What you should do: All of the entries below should be returned verbatim, apart from the pictures.

(Stored items)
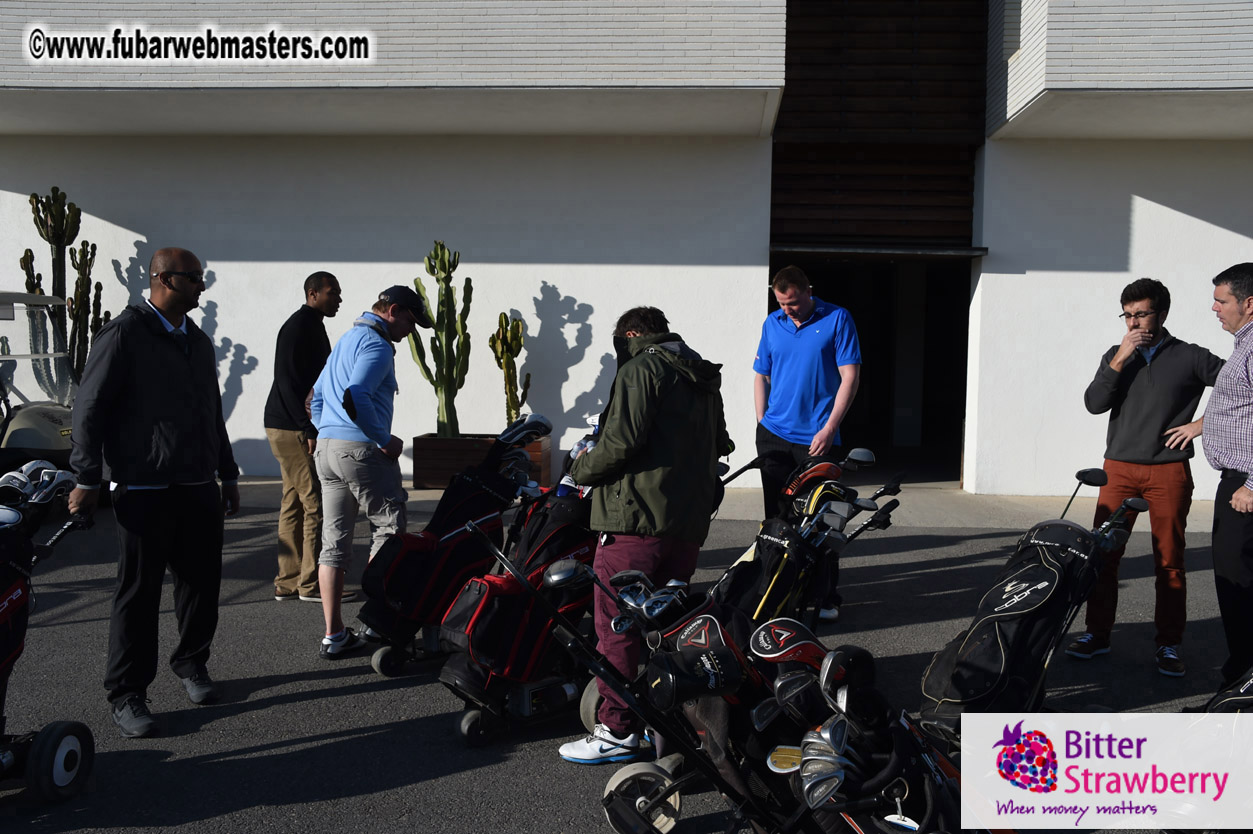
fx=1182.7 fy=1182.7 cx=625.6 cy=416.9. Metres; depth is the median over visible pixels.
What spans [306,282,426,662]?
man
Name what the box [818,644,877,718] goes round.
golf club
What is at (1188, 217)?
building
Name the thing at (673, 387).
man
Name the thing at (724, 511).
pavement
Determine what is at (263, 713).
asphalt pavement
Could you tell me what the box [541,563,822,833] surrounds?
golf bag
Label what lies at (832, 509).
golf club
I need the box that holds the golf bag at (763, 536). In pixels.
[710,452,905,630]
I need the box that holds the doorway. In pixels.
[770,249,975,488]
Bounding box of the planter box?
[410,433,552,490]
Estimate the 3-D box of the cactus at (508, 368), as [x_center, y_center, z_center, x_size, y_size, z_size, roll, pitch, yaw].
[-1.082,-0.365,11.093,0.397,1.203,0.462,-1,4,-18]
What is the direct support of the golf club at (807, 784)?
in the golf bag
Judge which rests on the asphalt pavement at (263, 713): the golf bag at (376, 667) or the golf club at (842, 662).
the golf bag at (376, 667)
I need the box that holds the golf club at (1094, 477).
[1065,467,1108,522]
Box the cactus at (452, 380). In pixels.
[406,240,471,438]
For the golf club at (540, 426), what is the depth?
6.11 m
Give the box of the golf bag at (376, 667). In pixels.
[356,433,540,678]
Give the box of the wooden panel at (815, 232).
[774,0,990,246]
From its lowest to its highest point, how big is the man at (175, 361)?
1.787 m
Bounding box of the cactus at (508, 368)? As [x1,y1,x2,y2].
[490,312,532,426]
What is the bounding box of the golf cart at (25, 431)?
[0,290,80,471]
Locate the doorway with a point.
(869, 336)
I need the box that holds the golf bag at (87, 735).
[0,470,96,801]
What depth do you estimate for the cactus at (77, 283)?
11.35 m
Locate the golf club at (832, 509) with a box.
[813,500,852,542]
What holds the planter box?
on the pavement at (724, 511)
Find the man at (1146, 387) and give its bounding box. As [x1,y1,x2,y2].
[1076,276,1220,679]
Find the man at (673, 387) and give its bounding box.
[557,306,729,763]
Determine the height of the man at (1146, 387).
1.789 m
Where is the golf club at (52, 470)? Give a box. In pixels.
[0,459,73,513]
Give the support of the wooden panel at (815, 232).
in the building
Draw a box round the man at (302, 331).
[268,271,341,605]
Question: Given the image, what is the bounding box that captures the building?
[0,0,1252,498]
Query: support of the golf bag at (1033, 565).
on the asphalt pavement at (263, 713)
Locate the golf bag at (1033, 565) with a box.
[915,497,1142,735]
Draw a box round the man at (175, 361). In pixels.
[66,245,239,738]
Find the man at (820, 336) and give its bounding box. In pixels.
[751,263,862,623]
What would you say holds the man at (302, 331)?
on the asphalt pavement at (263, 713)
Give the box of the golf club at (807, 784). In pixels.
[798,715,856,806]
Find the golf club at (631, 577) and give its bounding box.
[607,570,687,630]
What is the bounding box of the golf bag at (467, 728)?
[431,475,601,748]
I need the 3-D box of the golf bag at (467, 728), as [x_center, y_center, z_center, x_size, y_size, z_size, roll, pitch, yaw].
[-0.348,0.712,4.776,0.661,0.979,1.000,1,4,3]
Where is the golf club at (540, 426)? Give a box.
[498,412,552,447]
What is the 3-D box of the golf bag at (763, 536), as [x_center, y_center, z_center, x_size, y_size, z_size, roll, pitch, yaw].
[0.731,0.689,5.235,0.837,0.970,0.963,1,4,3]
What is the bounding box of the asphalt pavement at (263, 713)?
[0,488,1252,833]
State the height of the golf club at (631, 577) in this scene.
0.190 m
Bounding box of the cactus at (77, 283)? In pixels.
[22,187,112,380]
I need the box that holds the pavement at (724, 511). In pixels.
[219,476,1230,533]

Result:
fx=1182.7 fy=1182.7 cx=625.6 cy=416.9. Metres; depth is the median over visible pixels.
What spans [306,282,426,662]?
man
Name what the box [818,644,877,718] goes round.
golf club
What is at (1188, 217)?
building
Name the thing at (673, 387).
man
Name the thing at (724, 511).
pavement
Determine what is at (263, 713).
asphalt pavement
Could you tell me what the box [541,563,822,833] surrounds?
golf bag
Label what lies at (832, 509).
golf club
I need the box that holds the golf bag at (763, 536). In pixels.
[710,452,905,630]
I need the box that holds the doorway. In pixels.
[770,249,975,488]
Bounding box of the planter box?
[410,433,552,490]
Estimate the 3-D box of the cactus at (508, 368), as [x_center, y_center, z_center, x_size, y_size, z_size, roll, pitch, yaw].
[-1.082,-0.365,11.093,0.397,1.203,0.462,-1,4,-18]
What is the direct support of the golf club at (807, 784)?
in the golf bag
Judge which rests on the asphalt pavement at (263, 713): the golf bag at (376, 667) or the golf club at (842, 662).
the golf bag at (376, 667)
I need the box that holds the golf club at (1094, 477).
[1065,467,1108,522]
Box the cactus at (452, 380). In pixels.
[406,240,471,438]
For the golf club at (540, 426), what is the depth?
6.11 m
Give the box of the golf bag at (376, 667). In pixels.
[356,433,540,678]
Give the box of the wooden panel at (815, 232).
[774,0,990,246]
From its lowest to its highest point, how big is the man at (175, 361)?
1.787 m
Bounding box of the cactus at (508, 368)? As [x1,y1,x2,y2].
[490,312,532,426]
What is the bounding box of the golf cart at (25, 431)?
[0,290,80,471]
Locate the doorway with a point.
(869, 336)
I need the box that holds the golf bag at (87, 735).
[0,470,96,801]
What depth do you estimate for the cactus at (77, 283)?
11.35 m
Locate the golf club at (832, 509) with a box.
[813,500,852,542]
What holds the planter box?
on the pavement at (724, 511)
Find the man at (1146, 387) and give its bounding box. As [x1,y1,x2,y2].
[1076,276,1220,679]
Find the man at (673, 387) and give its bounding box.
[557,306,729,763]
Determine the height of the man at (1146, 387).
1.789 m
Where is the golf club at (52, 470)? Give a box. In pixels.
[0,459,73,513]
Give the support of the wooden panel at (815, 232).
in the building
Draw a box round the man at (302, 331).
[268,271,341,605]
Question: Given the image, what is the bounding box that captures the building?
[0,0,1252,498]
Query: support of the golf bag at (1033, 565).
on the asphalt pavement at (263, 713)
Locate the golf bag at (1033, 565) with a box.
[915,497,1142,735]
Draw a box round the man at (175, 361). In pixels.
[66,245,239,738]
Find the man at (820, 336) and give its bounding box. In pixels.
[751,263,862,623]
What would you say holds the man at (302, 331)?
on the asphalt pavement at (263, 713)
Give the box of the golf club at (807, 784). In pixels.
[798,715,856,806]
Find the golf club at (631, 577) and give its bounding box.
[607,570,687,630]
What is the bounding box of the golf bag at (467, 728)?
[431,475,601,748]
I need the 3-D box of the golf bag at (467, 728), as [x_center, y_center, z_center, x_size, y_size, z_size, roll, pitch, yaw].
[-0.348,0.712,4.776,0.661,0.979,1.000,1,4,3]
Where is the golf club at (540, 426)? Give a box.
[498,412,552,447]
What is the 3-D box of the golf bag at (763, 536), as [x_center, y_center, z_center, x_size, y_size, z_size, roll, pitch, yaw].
[0.731,0.689,5.235,0.837,0.970,0.963,1,4,3]
What is the bounding box of the asphalt pavement at (263, 713)?
[0,488,1252,833]
State the height of the golf club at (631, 577) in this scene.
0.190 m
Bounding box of the cactus at (77, 283)? In pixels.
[22,187,112,380]
I need the box that holds the pavement at (724, 511). In pixels.
[219,476,1230,533]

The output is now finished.